Beyond classical PCR methods, prediction in our laboratory is performed fully NGS-based. This enables the analysis of a significantly larger number of microsatellite regions, without requiring a separate laboratory test; the calculation is performed for every sequenced tumor sample. This calculation has been validated with hundreds of matched normal–tumor sample pairs from different tumor types, in which more than 2,500 microsatellite loci were analyzed. Upon request, we also offer the classical PCR-based procedure for MSI determination.

CNVs (copy number variants) often play an important role in tumor genetics. Knowing the changes in CNVs assists in choosing the optimal treatment. Therefore CNV analysis is an integral part of our somatic tumor diagnostics.

Chromosomal rearrangements frequently occur in all types of cancer. As a result, gene fusions can occur in the cancer genome. Fusions are major drivers of cancer and are therefore most relevant for treatment decisions. Conventional PCR-based methods will not detect a fusion when the other partner is not known (frequently relevant for neutrophic tyrosine kinase, NTRK fusions). Even whole transcriptome analyses are not sensitive enough, especially when the tumor content is low.

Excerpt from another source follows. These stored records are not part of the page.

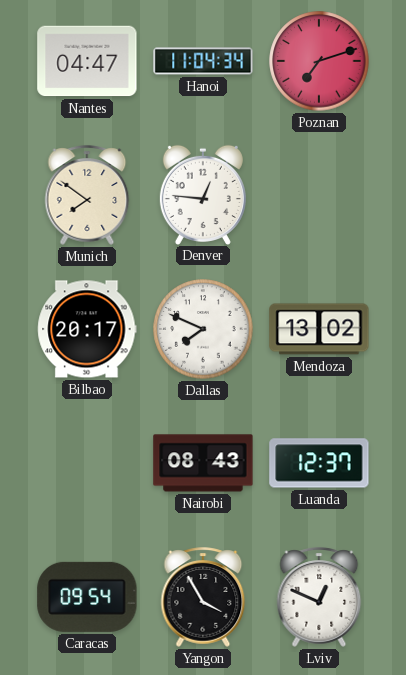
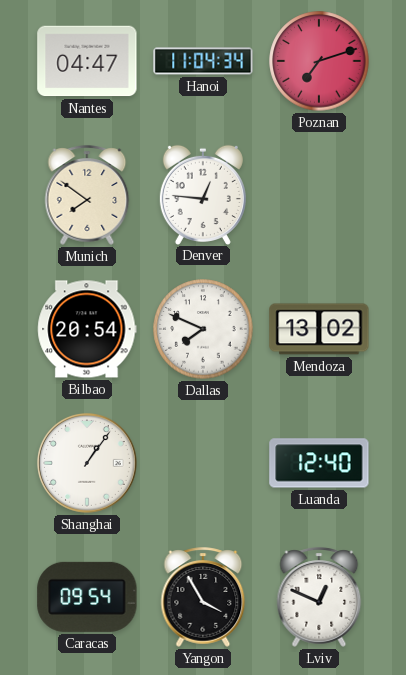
Bilbao: 20:17 -> 20:54
Shanghai: none -> 1:06
Nairobi: 08:43 -> none
Luanda: 12:37 -> 12:40
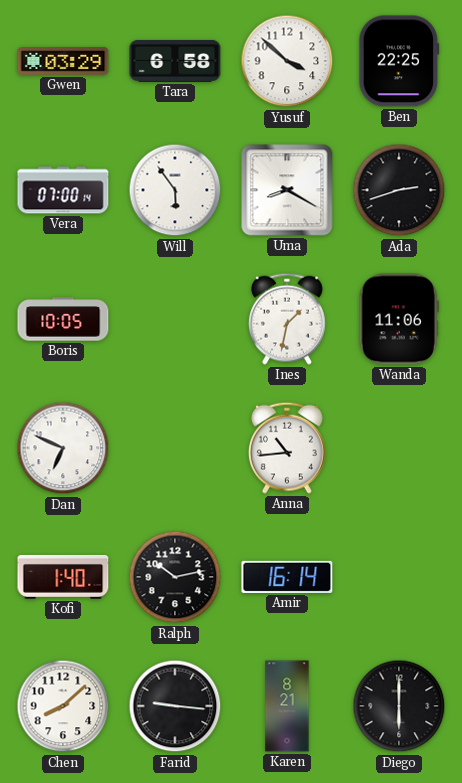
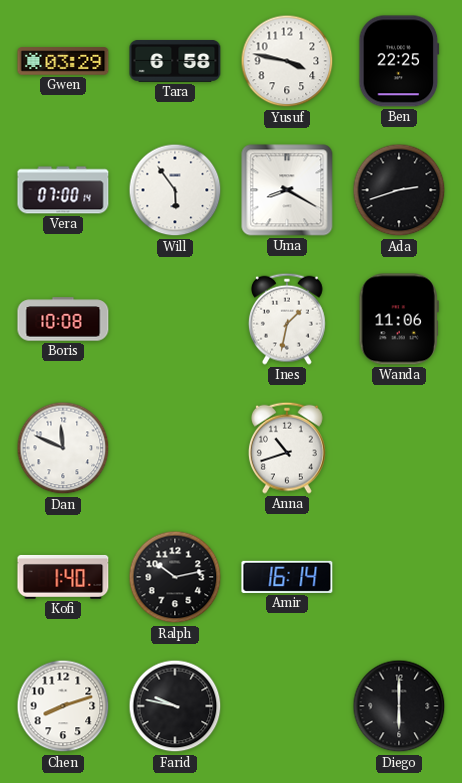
Yusuf: 3:52 -> 3:47
Boris: 10:05 -> 10:08
Dan: 6:49 -> 11:49
Anna: 10:44 -> 10:42
Chen: 8:08 -> 8:12
Farid: 9:16 -> 9:47
Karen: 8:21 -> none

To detect all known and previously described as well as novel gene fusions with a therapeutic option, we developed a next-generation targeted enrichment on RNA-basis. The design currently includes over 200 genes for fusion detection and over 132 exon-exon-specific enrichments with known breakpoints. This method is superior to DNA-based methods and also to whole RNA-based approaches. We strongly recommend completing the genetic tumor diagnostic by RNA enrichment for fusions for the most complete understanding of the tumor’s biology.